Maximiliano Vila Seoane
Maximiliano Vila Seoane is a Junior Researcher at the Center for Development Research (ZEF) in Germany. His PhD is based on research about media for social change in cities of Argentina and Brazil, employing interdisciplinary approaches to study the connections among discourses, technology, aesthetics, violence and power. Additionally, in Argentina he acquired a MA degree in science, technology and innovation management from the Universidad de General Sarmiento, a post-graduate specialization in local development and social economy from FLACSO, and a Bachelor in Physical sciences from the University of Buenos Aires. In the public sector, he has participated in several research projects to measure innovation in the areas of agriculture, biotechnology, ICT, nanotechnology and renewable energies. Given this interdisciplinary background, he is interested in exploring, learning and further advancing the application of big data methodologies to advance sustainable development goals; particularly in the context of Latin American cities.

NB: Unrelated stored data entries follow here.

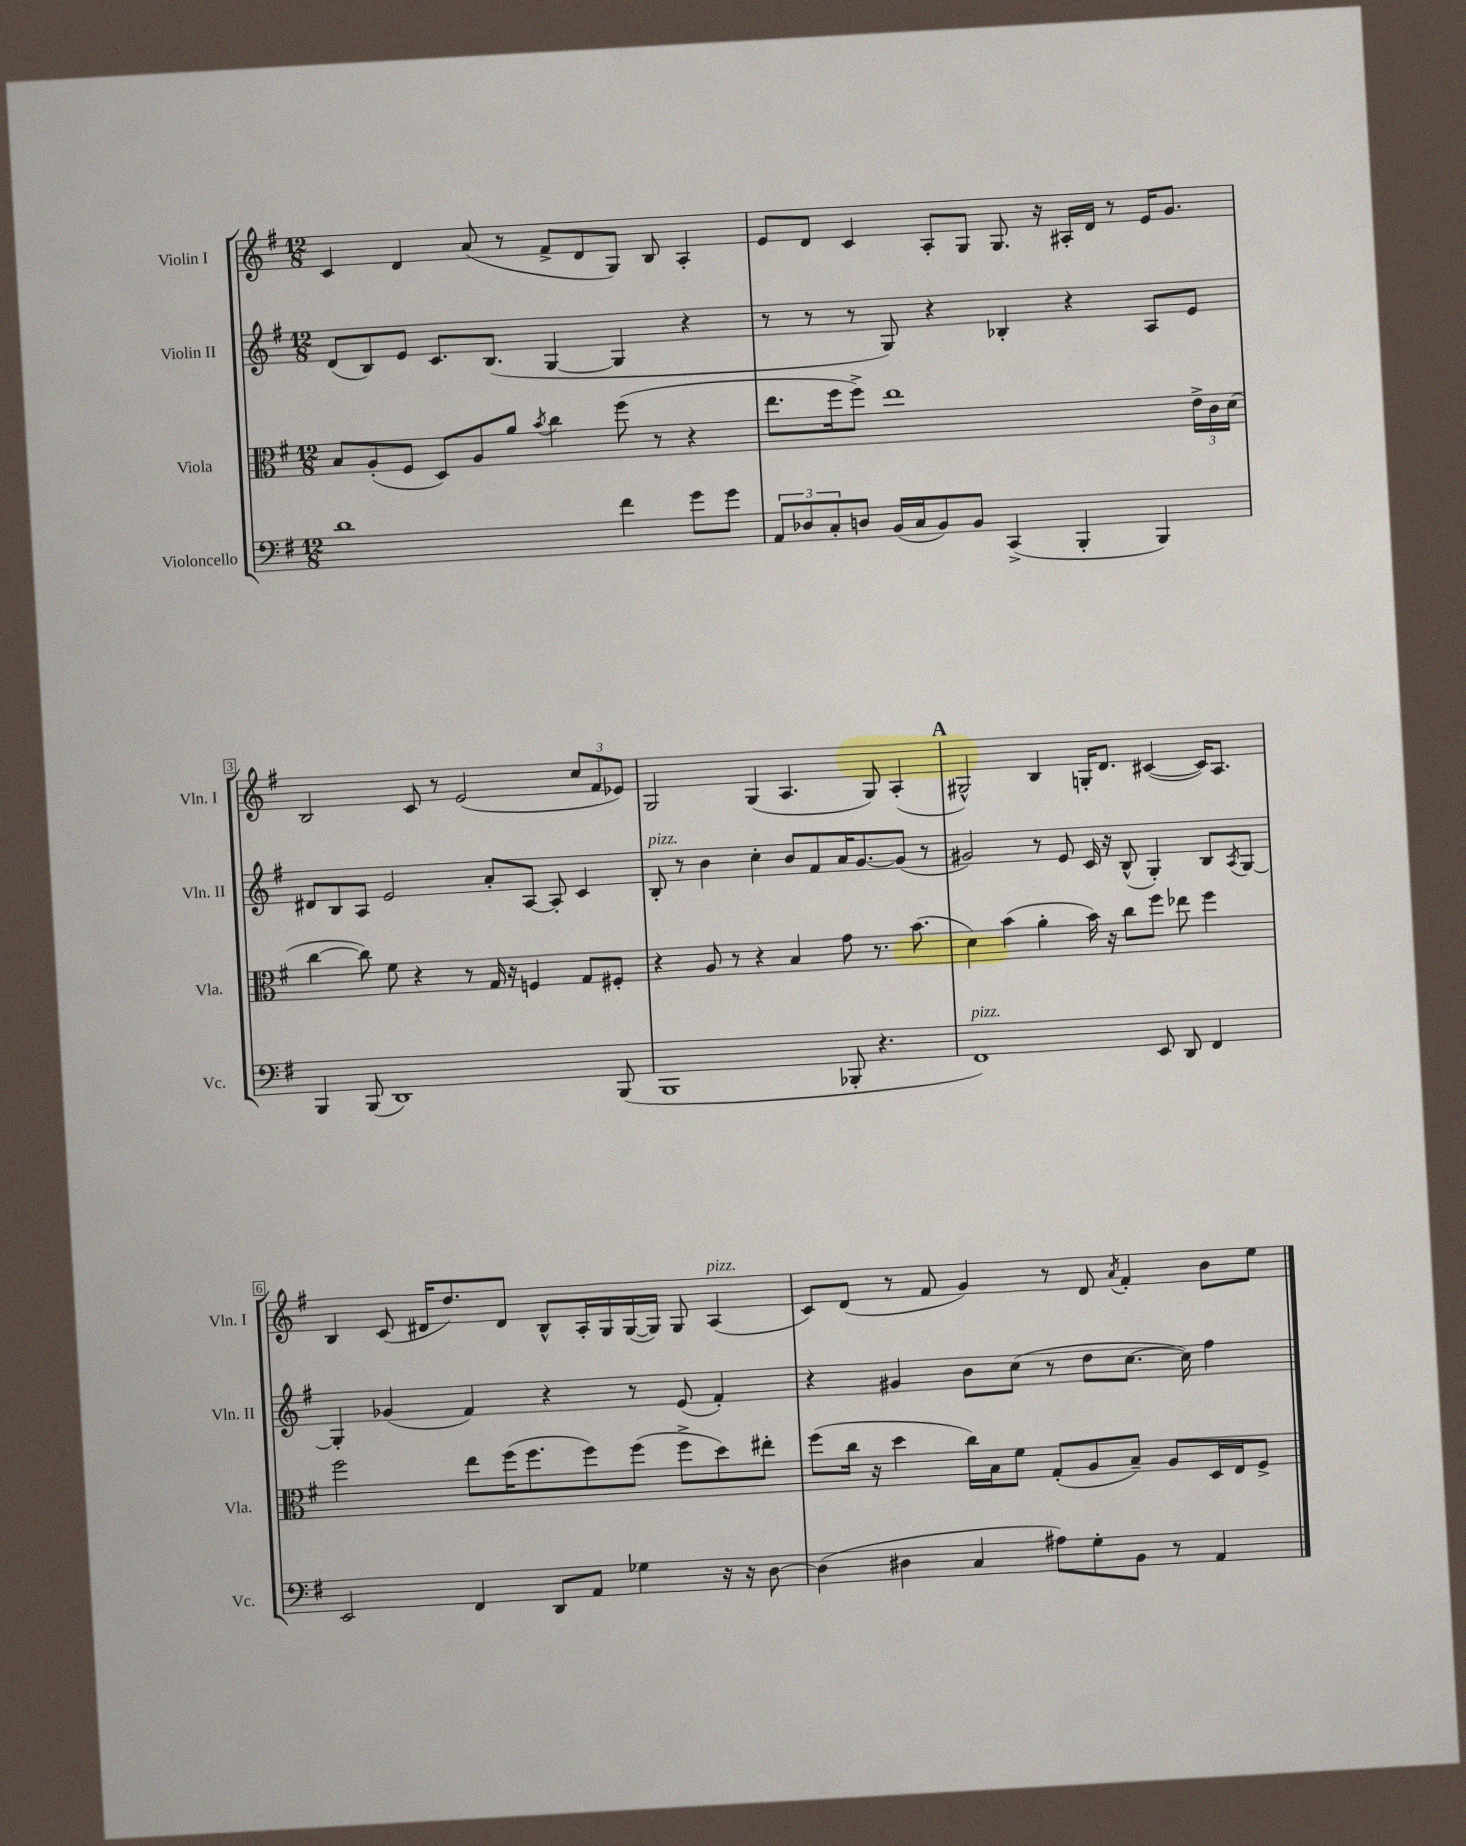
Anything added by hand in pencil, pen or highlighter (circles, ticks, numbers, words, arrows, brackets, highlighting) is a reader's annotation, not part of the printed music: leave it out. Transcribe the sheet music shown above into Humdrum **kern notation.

**kern	**kern	**kern	**kern
*part4	*part3	*part2	*part1
*staff4	*staff3	*staff2	*staff1
*I"Violoncello	*I"Viola	*I"Violin II	*I"Violin I
*I'Vc.	*I'Vla.	*I'Vln. II	*I'Vln. I
*clefF4	*clefC3	*clefG2	*clefG2
*k[f#]	*k[f#]	*k[f#]	*k[f#]
*M12/8	*M12/8	*M12/8	*M12/8
=1	=1	=1	=1
1d	8B/L	(8d/L	4c/
.	(8A'/	8B/)	.
.	8F#/J	8e/J	4d/
.	8D/L)	8.c/L	.
.	8A/	.	(8a/
.	.	(8.B/J	.
.	8a/J	.	8r
.	8qb/	.	.
.	4cc\	[4G/	8f#^/L
.	.	.	8d/
4f#\	(8ff#\	4G/]	8G/J)
.	8r	.	8B/
8g\L	4r	4r	4A'/
8g\J	.	.	.
=2	=2	=2	=2
12AA/L	8.ee\L	8r	8e/L
12D-X/	.	.	.
.	.	8r	8d/J
12C'/	.	.	.
.	16ff#\k	.	.
8Dn/J	8ff#^\J)	8r	4c/
(16BB/LL	1ee	8G/)	.
16C/J	.	.	.
8BB/)	.	4r	8A'/L
8BB/J	.	.	8G/J
(4CC^/	.	4B-X'/	8.G/
.	.	.	16r
4BBB'/	.	4r	16A#X'/LL
.	.	.	16d/JJ
.	.	.	8r
4BBB/)	.	8A/L	16e/KL
.	.	.	8.g/J
.	24e^\LL	8e/J	.
.	24c\	.	.
.	(24d\JJ	.	.
!!LO:LB:g=z
=3	=3	=3	=3
4BBB/	[4cc\	8d#X/L	2B/
.	.	8B/	.
(8BBB/	8cc\])	8A/J	.
1DD)	8f#\	2e/	.
.	4r	.	8c/
.	.	.	8r
.	8r	.	(2e/
.	16G/	8a'/L	.
.	16r	.	.
.	4Fn/	[8A/J	.
.	.	8A'/]	.
.	8G/L	4c/	12cc/L
.	.	.	12f#/
(8BBB/	8F#X'/J	.	.
.	.	.	12e-X/J)
=4	=4	=4	=4
!	!	!LO:TX:a:i:t=pizz.	!
1BBB	4r	8B'/	2G/
.	.	8r	.
.	8A/	4b\	.
.	8r	.	.
.	4r	4cc'\	(4G/
.	4B/	8b/L	4.A/
.	.	8f#/	.
8BBB-X'/	8g\	16a/K	.
.	.	[8.g/	.
4.r	8.r	.	8G/)
.	.	(8g/J]	(4A'/
.	(8.b\	.	.
.	.	8r	.
!!LO:REH:place=s1:t=A
=5	=5	=5	=5
!LO:TX:a:i:t=pizz.	!	!	!
1FF#)	4d\)	2g#X/)	2G#X^^/)
.	(4b\	.	.
.	4a'\	8r	4B/
.	.	8e/	.
.	16b\)	16c/	16Gn'/KL
.	16r	16r	8.d/J
.	8cc\L	(8B^^/	.
8EE/	8ff#\J	4G'/)	([4c#X/
8DD/	8ee-X\	.	.
4FF#/	4ff#\	8B/L	16c#/KL])
.	.	.	8.A/J
.	.	8qA/	.
.	.	[8G/J	.
!!LO:LB:g=z
=6	=6	=6	=6
2EE/	2ff#\	4G'/]	4B/
.	.	(4g-X/	(8c/
.	.	.	16d#X/KL
.	.	.	8.dd/)
4FF#/	8ee\L	4f#/)	.
.	(16ff#\K	.	8d#/J
.	8.ff#\	.	.
8DD/L	.	4r	8B^^/L
8AA/J	8ff#\)	.	16A'/L
.	.	.	16G/
4G-X\	(8ff#\J	8r	([16G/
.	.	.	16G/JJ])
.	8ff#^\L	(8e/	8G/
!	!	!	!LO:TX:a:i:t=pizz.
16r	8dd\)	4f#'/)	(4A/
16r	.	.	.
[8D\	8ee#X'\J	.	.
=7	=7	=7	=7
(4D\]	(8ff#\L	4r	8c/L)
.	16cc\Jk	.	(8d/J
.	16r	.	.
4D#X\	4dd\	4g#X/	8r
.	.	.	8f#/
4C/	16cc\LL)	8b\L	4g/)
.	16B\J	.	.
.	8f#\J	(8cc\J	.
8A#X\L)	(8G'/L	8r	8r
8G'\	8A/	8dd\L	8d/
.	.	.	8qa/
8BB\J	8B~/J)	[8.cc\J	4f#'/
8r	8A/L	.	.
.	.	16cc\])	.
4AA/	16D/L	4ff#\	8b\L
.	16E/J	.	.
.	8F#^/J	.	8ee\J
==	==	==	==
*-	*-	*-	*-
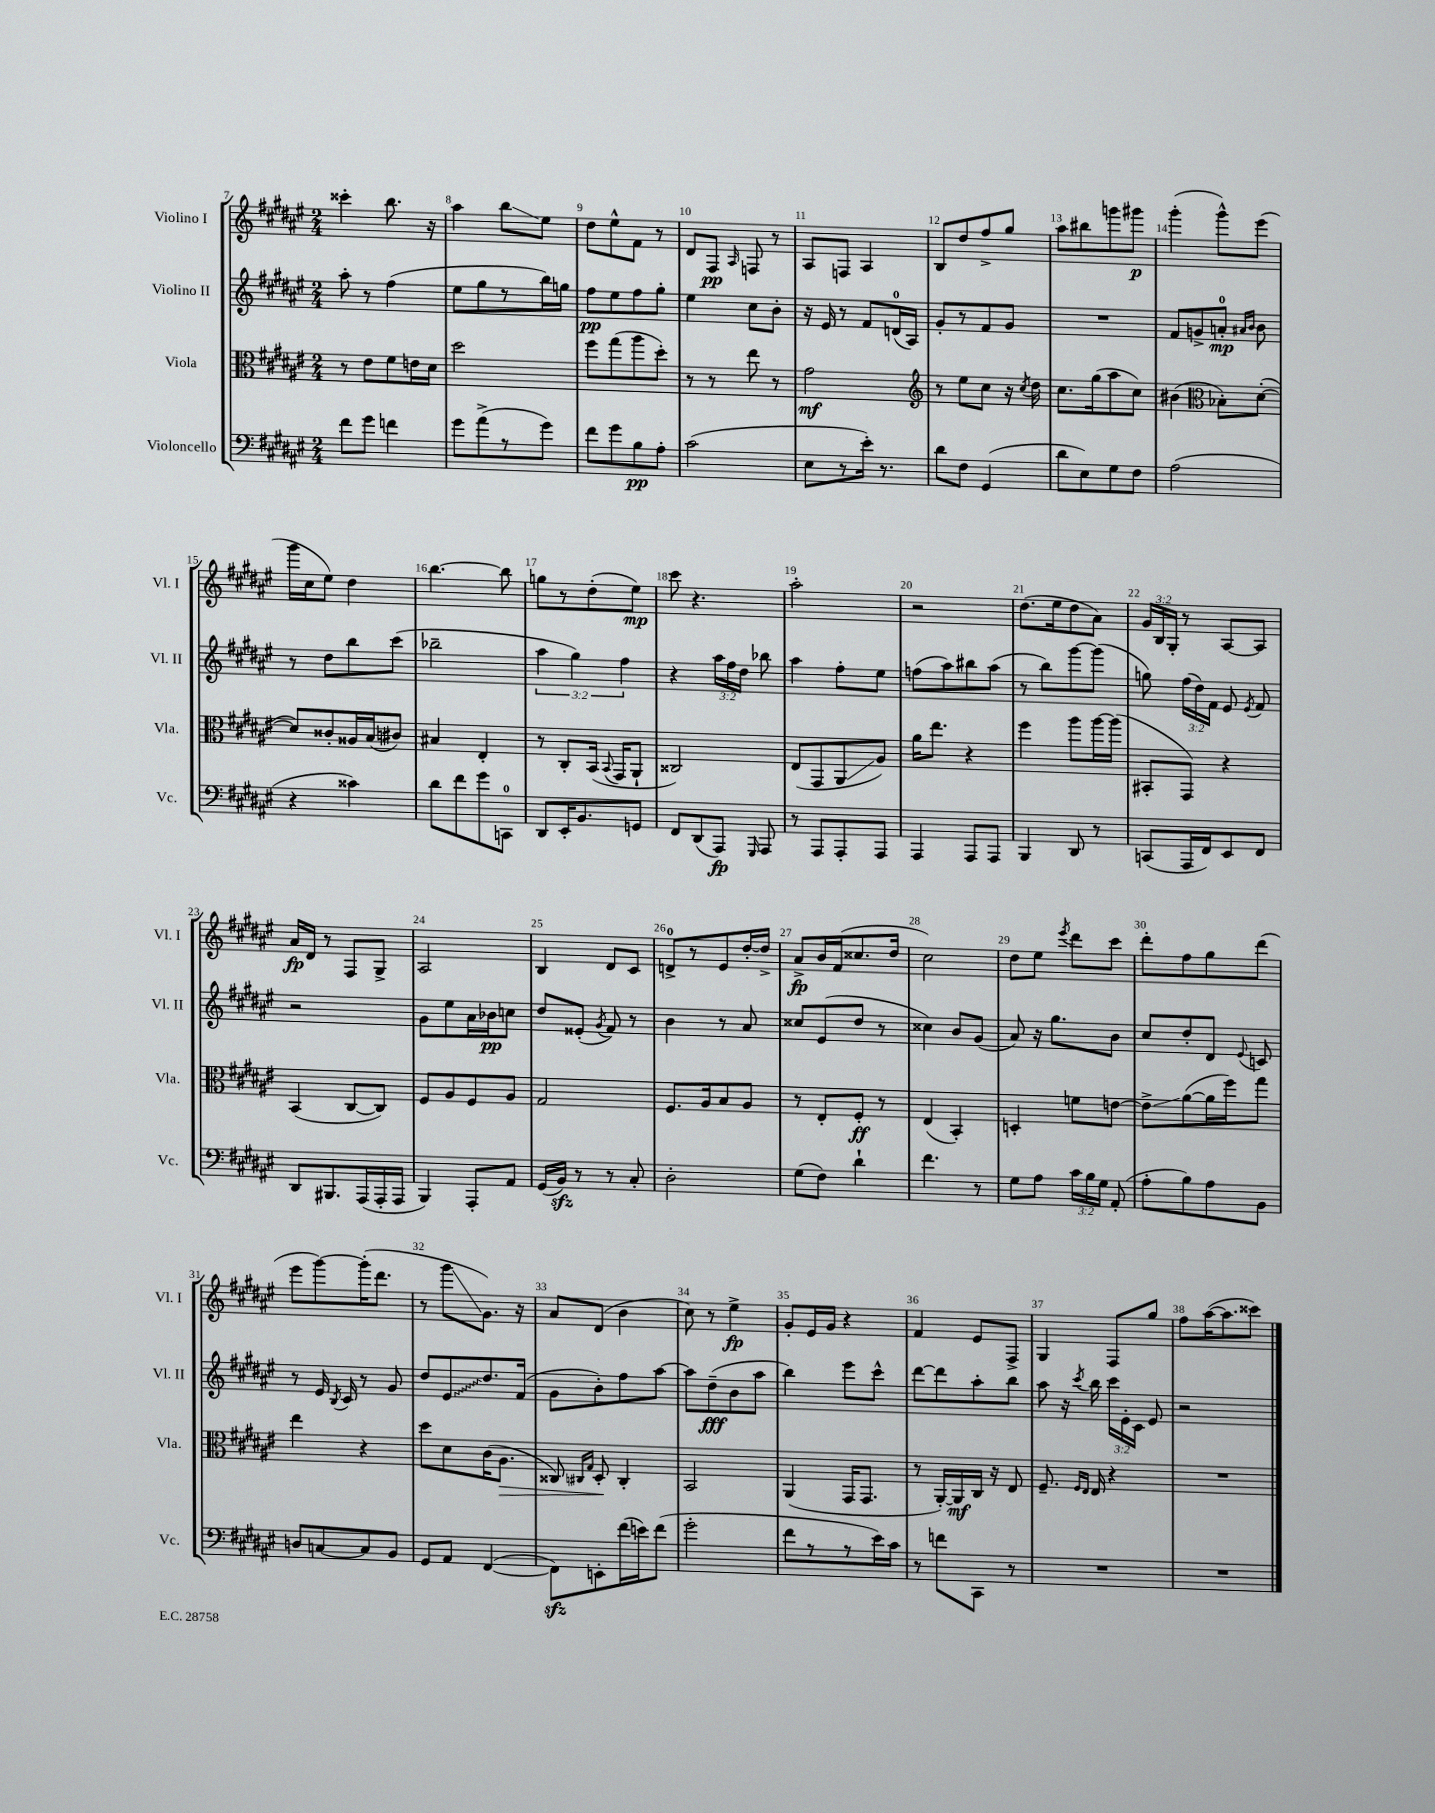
<<
\new StaffGroup <<
\new Staff = "s0" \with { instrumentName = "Violino I" shortInstrumentName = "Vl. I" } {
    \clef treble \key fis \major \numericTimeSignature \time 2/4 \override Staff.TupletNumber.text = #tuplet-number::calc-fraction-text
    \autoBeamOff cisis'''4-. b''8. r16 |
    ais''4 b''8[\glissando eis''8] |
    dis''8[ eis''8-^ fis'8] r8 |
    dis'8[ fis8]\pp \grace { ais16 } f8 r8 |
    ais8[ f8] ais4 |
    b8[ dis''8 fis''8-> gis''8] |
    ais''8[ bis''8 g'''8 gis'''8]\p |
    gis'''4-.( gis'''8[-^) eis'''8]( |
    gis'''16[ cis''16 eis''8]) dis''4 |
    b''4.~ b''8 |
    g''8[ r8 dis''8-.( eis''8]\mp) |
    cis'''8 r4. |
    ais''2-. |
    r2 |
    dis''8.[( eis''16 dis''8 ais'8]) |
    \tuplet 3/2 { gis'16[ b16 gis16]-. } r8 ais8[~ ais8] |
    ais'16[\fp dis'16] r8 fis8[ gis8]-> |
    ais2 |
    b4 dis'8[ cis'8] |
    d'8[-0-> r8 eis'8 dis''16~-. dis''16]-> |
    ais'8[->\fp b'16 fis'16( cisis''8. dis''16] |
    cis''2) |
    dis''8[ eis''8] \acciaccatura { eis'''8 } dis'''8[ cis'''8] |
    dis'''8[-. fis''8 gis''8 dis'''8]( |
    eis'''8[ gis'''8~) gis'''16-.( dis'''8.] |
    r8 gis'''8[\glissando gis'8.]) r16 |
    ais'8[ dis'8]( b'4 |
    cis''8) r8 eis''4->\fp |
    gis'8[-. eis'16 gis'16] r4 |
    fis'4 eis'8[ fis8]-> |
    gis4 fis8[ gis''8] |
    fis''8[ ais''16~( ais''8. cisis'''8]) \bar "|." |
}
\new Staff = "s1" \with { instrumentName = "Violino II" shortInstrumentName = "Vl. II" } {
    \clef treble \key fis \major \numericTimeSignature \time 2/4 \override Staff.TupletNumber.text = #tuplet-number::calc-fraction-text
    \autoBeamOff ais''8-. r8 fis''4( |
    eis''8[ gis''8 r8 b''16) g''16] |
    fis''8[\pp eis''8 fis''8 gis''8]-. |
    eis''4 cis''8[ b'8]-. |
    r16 eis'16 r8 fis'8[ d'16-0( ais16]) |
    gis'8[-. r8 fis'8 gis'8] |
    R2 |
    fis'8[ g'8-> a'8]-0-.\mp \grace { ais'16[ b'16] } b'8 |
    r8 dis''8[ b''8 cis'''8]( |
    bes''2-- |
    \tuplet 3/2 { ais''4 gis''4) fis''4 } |
    r4 \tuplet 3/2 { ais''16[ fis''16 dis''16] } bes''8 |
    ais''4 fis''8[-. eis''8] |
    f''8[( ais''8) bis''8 ais''8]( |
    r8 b''8[) gis'''8~ gis'''8]( |
    g''8) \tuplet 3/2 { fis''16[( dis''16) fis'16] } eis'8 \acciaccatura { eis'8 } fis'8 |
    r2 |
    gis'8[ eis''8 ais'16 bes'16\pp c''8] |
    dis''8[ eisis'8]-.( \acciaccatura { gis'8 } fis'8) r8 |
    b'4 r8 ais'8 |
    cisis''8[ eis'8( dis''8] r8 |
    cisis''4) b'8[ gis'8]( |
    ais'8) r16 gis''8.[ b'8] |
    cis''8[ dis''8-. dis'8] \appoggiatura { eis'8 } c'8 |
    r8 eis'16 \acciaccatura { b8 } cis'16 r8 gis'8 |
    dis''8[ \once \override Glissando.style = #'zigzag eis'8\glissando dis''8. fis'16]( |
    gis'8[ b'8-.) fis''8 ais''8]~ |
    ais''8[ dis''8--\fff( b'8 ais''8] |
    b''4) eis'''8[ cis'''8]-^ |
    dis'''8[~ dis'''8 ais''8-. b''8] |
    ais''8 r16 \acciaccatura { cis'''8 } b''16 \tuplet 3/2 { cis'''16[ eis'16-. cis'16] } eis'8 |
    r2 \bar "|." |
}
\new Staff = "s2" \with { instrumentName = "Viola" shortInstrumentName = "Vla." } {
    \clef alto \key fis \major \numericTimeSignature \time 2/4
    \autoBeamOff r8 eis'8[ fis'8 e'16 dis'16] |
    dis''2 |
    fis''8[ gis''8( ais''8 dis''8]-.) |
    r8 r8 eis''8 r8 |
    gis'2\mf |
    \clef treble r8 eis''8[ cis''8] r16 \acciaccatura { cis''8 } dis''16 |
    cis''8.[ gis''16( ais''8 cis''8]) |
    bis'4( \clef alto bes8[-.) dis'8]~-.( |
    dis'8[) cisis'8-. aisis16 b16( cis'8]) |
    bis4 eis4-. |
    r8 cis8[-. b,16]( \appoggiatura { b,8 } gis,16[ ais,8]-! |
    cisis2) |
    eis8[( gis,8 ais,8\glissando ais8]) |
    ais'16[ eis''8.] r4 |
    fis''4 ais''8[ ais''16~ ais''16]( |
    bis,8[-. gis,8]) r4 |
    b,4( cis8[~ cis8]) |
    fis8[ ais8 fis8 ais8] |
    gis2 |
    fis8.[ ais16 b8 ais8] |
    r8 eis8[-. fis8]-.\ff r8 |
    eis4( b,4-.) |
    d4-. f'8[ e'8]~ |
    e'8[->\glissando ais'8~( ais'16 fis''16) gis''8] |
    eis''4 r4 |
    dis''8[ dis'8 cis'16( ais8.]\> |
    cisis8) \grace { cis16[ gis16] } dis8-.\! cis4-. |
    b,2 |
    ais,4( gis,16[ gis,8.] |
    r8 ais,16[~-.) ais,16\mf cis16] r16 eis8 |
    fis8.-- \grace { fis16[ eis16] } eis16 r4 |
    R2 \bar "|." |
}
\new Staff = "s3" \with { instrumentName = "Violoncello" shortInstrumentName = "Vc." } {
    \clef bass \key fis \major \numericTimeSignature \time 2/4 \override Staff.TupletNumber.text = #tuplet-number::calc-fraction-text
    \autoBeamOff fis'8[ gis'8] f'4 |
    gis'8[ ais'8->( r8 gis'8]) |
    fis'8[ gis'8 b8\pp ais8]-. |
    cis'2( |
    eis8[ r8 eis'16]-.) r8. |
    dis'8[ fis8] gis,4( |
    dis'8[ eis8) gis8 fis8] |
    ais2( |
    r4 cisis'4) |
    dis'8[ fis'8 gis'8 c,8]-0 |
    dis,8[ eis,16-. b,8. g,8] |
    fis,8[ dis,8( ais,,8]\fp) \grace { gis,,16 } ais,,8 |
    r8 ais,,8[ ais,,8-. ais,,8] |
    ais,,4 ais,,8[ ais,,8] |
    b,,4 dis,8 r8 |
    c,8[( ais,,16 fis,16) eis,8 fis,8] |
    dis,8[ bis,,8. ais,,16( ais,,16-. ais,,16] |
    b,,4) ais,,8[-. ais,8] |
    gis,16[( b,16]\sfz) r8 r8 cis8-. |
    dis2-. |
    gis8[( fis8]) dis'4-! |
    fis'4. r8 |
    gis8[ ais8] \tuplet 3/2 { cis'16[ b16 gis16] } ais,8-.( |
    ais8[-. b8) ais8 b,8] |
    d8[ c8~ c8 b,8] |
    gis,8[ ais,8] fis,4~( |
    fis,8[\sfz) e,8-. fis'16( e'16) fis'8]( |
    gis'2-. |
    fis'8[ r8 r8 eis'16) cis'16] |
    r8 f'8[ cis,8] r8 |
    R2 |
    R2 \bar "|." |
}
>>
>>
\layout { \context { \Score currentBarNumber = #7 \override BarNumber.break-visibility = ##(#f #t #t) barNumberVisibility = #all-bar-numbers-visible } }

Nicholas Weber is a postdoctoral researcher at the University of Washington’s iSchool, and the associate technical director of the Qualitative Data Repository hosted by Syracuse University. His research focuses on the sustainable development of both sociotechnical and socioecological systems. He is currently working on two research projects: the first is related to the use of “smart-contracts” for securely exchanging sensitive data; and the second focuses on improving data literacy through the use of open data in public libraries. Weber is also an early-career fellow with the Research Data Alliance (RDA), and the Earth Science Informatics Partners (ESIP). When not working he likes to run – preferably fast and far.
Wen-jie Wu is Associate Professor in Real Estate and Urban Studies, Heriot-Watt University. He remains as a Co-Investigator at the ESRC-funded Urban Big Data Center (Glasgow) and a research affiliate at the Spatial Economics Research Center, London School of Economics and Political Science. His research interests include urban transformation in China and its geographical implications. His work has recently been published in international leading field journals such as the Annals of the Association of American Geographers, Journal of Regional Science.
Aleš Završnik is a Senior Research Fellow at the Institute of Criminology at the Faculty of Law in Ljubljana (Slovenia) and Assistant Professor at the University of Ljubljana. He has researched and published on topics related to criminal law and “law and technology”, e.g. he recently published a book “Cybercrime” (GV Založba, 2015) and edited a book “Drones and Unmanned Aerial Systems: Legal and Social Implications for Security and Surveillance” (Springer, 2015). His interest in the study of “crime and technology” is further reflected in the research project that he leads at the moment - “Law in the Age of Big Data: Regulating privacy, transparency, secrecy and other competing values in the 21st century” (the Slovenian Research Agency, 2014-2017). This project aims at analyzing practical and ethical advantages and pitfalls of big data analytics used in criminal justice systems and by law enforcement agencies.